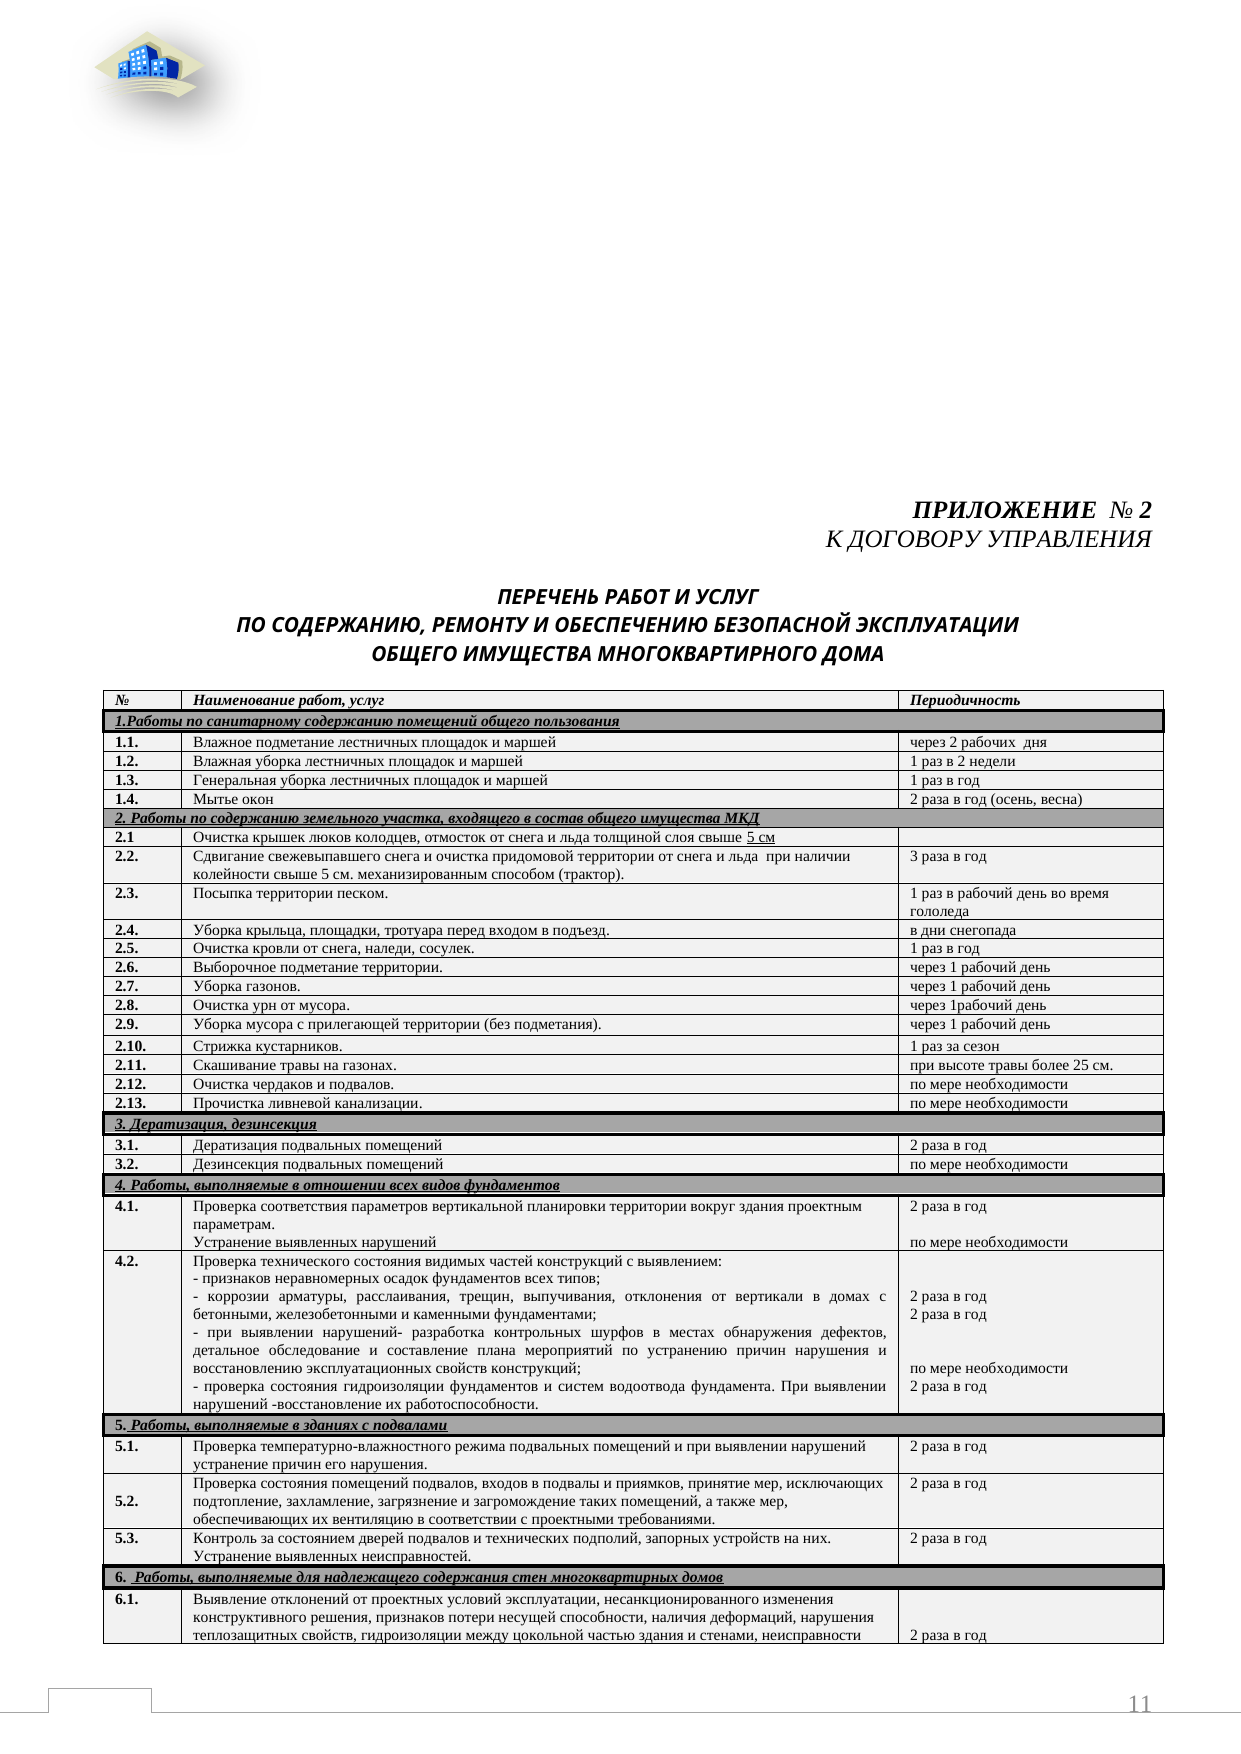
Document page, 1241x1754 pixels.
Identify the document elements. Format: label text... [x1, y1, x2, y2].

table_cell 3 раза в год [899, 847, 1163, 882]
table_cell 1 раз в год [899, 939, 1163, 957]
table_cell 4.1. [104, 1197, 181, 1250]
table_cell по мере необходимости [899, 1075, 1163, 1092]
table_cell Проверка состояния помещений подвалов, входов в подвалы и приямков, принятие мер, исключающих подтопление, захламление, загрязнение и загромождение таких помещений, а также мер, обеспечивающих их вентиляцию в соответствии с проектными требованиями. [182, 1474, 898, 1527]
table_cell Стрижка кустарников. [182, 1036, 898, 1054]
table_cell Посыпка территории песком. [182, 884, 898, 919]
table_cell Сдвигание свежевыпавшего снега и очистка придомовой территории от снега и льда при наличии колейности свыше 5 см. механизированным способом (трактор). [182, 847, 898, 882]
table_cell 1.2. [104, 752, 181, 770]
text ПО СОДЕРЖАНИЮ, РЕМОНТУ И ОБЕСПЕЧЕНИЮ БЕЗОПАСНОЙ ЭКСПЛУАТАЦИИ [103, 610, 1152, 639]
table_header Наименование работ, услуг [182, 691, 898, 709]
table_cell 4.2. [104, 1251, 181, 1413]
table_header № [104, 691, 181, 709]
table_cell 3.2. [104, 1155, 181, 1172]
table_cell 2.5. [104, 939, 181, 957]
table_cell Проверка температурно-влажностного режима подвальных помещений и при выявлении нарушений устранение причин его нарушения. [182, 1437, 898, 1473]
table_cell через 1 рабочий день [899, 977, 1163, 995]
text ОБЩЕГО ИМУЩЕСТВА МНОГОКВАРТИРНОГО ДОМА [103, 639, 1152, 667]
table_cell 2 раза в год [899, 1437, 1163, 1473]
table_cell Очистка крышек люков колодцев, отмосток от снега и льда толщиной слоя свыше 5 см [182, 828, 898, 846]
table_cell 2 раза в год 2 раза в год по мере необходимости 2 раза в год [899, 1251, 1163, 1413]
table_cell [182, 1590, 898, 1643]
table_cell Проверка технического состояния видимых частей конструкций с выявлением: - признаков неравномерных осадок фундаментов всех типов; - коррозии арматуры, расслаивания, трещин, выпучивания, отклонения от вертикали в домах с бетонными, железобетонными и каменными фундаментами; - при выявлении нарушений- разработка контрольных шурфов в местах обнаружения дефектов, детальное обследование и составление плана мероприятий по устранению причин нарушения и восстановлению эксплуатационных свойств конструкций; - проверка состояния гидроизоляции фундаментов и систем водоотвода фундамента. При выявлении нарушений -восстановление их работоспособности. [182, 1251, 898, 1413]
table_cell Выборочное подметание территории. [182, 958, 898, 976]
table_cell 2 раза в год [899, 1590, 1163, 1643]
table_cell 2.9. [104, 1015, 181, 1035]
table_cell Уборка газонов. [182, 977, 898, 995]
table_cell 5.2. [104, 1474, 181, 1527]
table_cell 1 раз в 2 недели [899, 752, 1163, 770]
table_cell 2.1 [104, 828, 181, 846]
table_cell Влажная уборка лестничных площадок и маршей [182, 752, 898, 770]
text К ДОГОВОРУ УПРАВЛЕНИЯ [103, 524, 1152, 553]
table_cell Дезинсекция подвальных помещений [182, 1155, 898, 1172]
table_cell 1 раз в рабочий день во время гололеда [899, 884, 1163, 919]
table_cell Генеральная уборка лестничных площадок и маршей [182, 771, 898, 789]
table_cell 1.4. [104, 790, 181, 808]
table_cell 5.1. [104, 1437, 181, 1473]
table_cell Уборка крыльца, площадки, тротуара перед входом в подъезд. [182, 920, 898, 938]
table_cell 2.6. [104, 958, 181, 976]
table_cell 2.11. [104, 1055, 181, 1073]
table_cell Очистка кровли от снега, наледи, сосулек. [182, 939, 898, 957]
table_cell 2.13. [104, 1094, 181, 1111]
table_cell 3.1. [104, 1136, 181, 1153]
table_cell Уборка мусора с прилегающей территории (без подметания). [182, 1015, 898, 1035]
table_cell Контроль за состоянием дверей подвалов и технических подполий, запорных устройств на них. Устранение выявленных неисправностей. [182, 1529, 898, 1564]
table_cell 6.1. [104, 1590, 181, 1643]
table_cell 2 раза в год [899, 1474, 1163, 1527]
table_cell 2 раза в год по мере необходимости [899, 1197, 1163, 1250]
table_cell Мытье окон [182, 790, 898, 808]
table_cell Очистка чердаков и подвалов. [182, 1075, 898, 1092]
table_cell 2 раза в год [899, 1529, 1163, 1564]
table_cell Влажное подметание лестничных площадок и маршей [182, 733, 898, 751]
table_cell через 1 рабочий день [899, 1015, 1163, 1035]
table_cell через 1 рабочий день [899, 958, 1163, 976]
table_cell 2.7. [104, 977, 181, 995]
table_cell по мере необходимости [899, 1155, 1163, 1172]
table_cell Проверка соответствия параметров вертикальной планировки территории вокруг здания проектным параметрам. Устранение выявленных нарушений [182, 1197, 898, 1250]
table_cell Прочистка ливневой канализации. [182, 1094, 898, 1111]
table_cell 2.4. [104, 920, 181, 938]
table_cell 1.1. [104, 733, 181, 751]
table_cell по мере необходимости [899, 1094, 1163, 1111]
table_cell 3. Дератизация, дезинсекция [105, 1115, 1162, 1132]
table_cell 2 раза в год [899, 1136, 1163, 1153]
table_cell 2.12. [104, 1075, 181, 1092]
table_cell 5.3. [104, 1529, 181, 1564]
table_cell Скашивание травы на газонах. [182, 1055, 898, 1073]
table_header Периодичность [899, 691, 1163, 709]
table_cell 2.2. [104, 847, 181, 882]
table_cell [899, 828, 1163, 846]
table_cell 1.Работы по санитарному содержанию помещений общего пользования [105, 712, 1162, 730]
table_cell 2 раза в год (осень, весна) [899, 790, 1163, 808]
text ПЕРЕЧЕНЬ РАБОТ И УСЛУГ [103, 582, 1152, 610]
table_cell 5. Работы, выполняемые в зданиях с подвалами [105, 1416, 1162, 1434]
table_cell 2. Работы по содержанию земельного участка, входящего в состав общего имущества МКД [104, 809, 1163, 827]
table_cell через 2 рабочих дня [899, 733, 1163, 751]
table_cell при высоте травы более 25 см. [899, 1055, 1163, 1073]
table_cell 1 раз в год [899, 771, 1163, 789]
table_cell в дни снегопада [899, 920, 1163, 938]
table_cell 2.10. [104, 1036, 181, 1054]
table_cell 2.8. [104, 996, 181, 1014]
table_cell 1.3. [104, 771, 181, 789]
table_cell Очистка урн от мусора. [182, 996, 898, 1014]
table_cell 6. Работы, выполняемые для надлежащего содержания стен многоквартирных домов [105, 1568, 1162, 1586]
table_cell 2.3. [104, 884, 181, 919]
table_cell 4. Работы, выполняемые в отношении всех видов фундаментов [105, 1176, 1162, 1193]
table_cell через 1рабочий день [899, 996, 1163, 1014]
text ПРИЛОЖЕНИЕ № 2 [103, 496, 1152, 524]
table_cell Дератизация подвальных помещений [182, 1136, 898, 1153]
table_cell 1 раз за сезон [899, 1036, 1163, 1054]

◇ ◇ ◇ ◇ ◇ ◇ ◇

Written task: Look through the listing above and copy each line with the word "подвальных" in it.

Worked solution:
table_cell Проверка температурно-влажностного режима подвальных помещений и при выявлении нарушений устранение причин его нарушения. [182, 1437, 898, 1473]
table_cell Дезинсекция подвальных помещений [182, 1155, 898, 1172]
table_cell Дератизация подвальных помещений [182, 1136, 898, 1153]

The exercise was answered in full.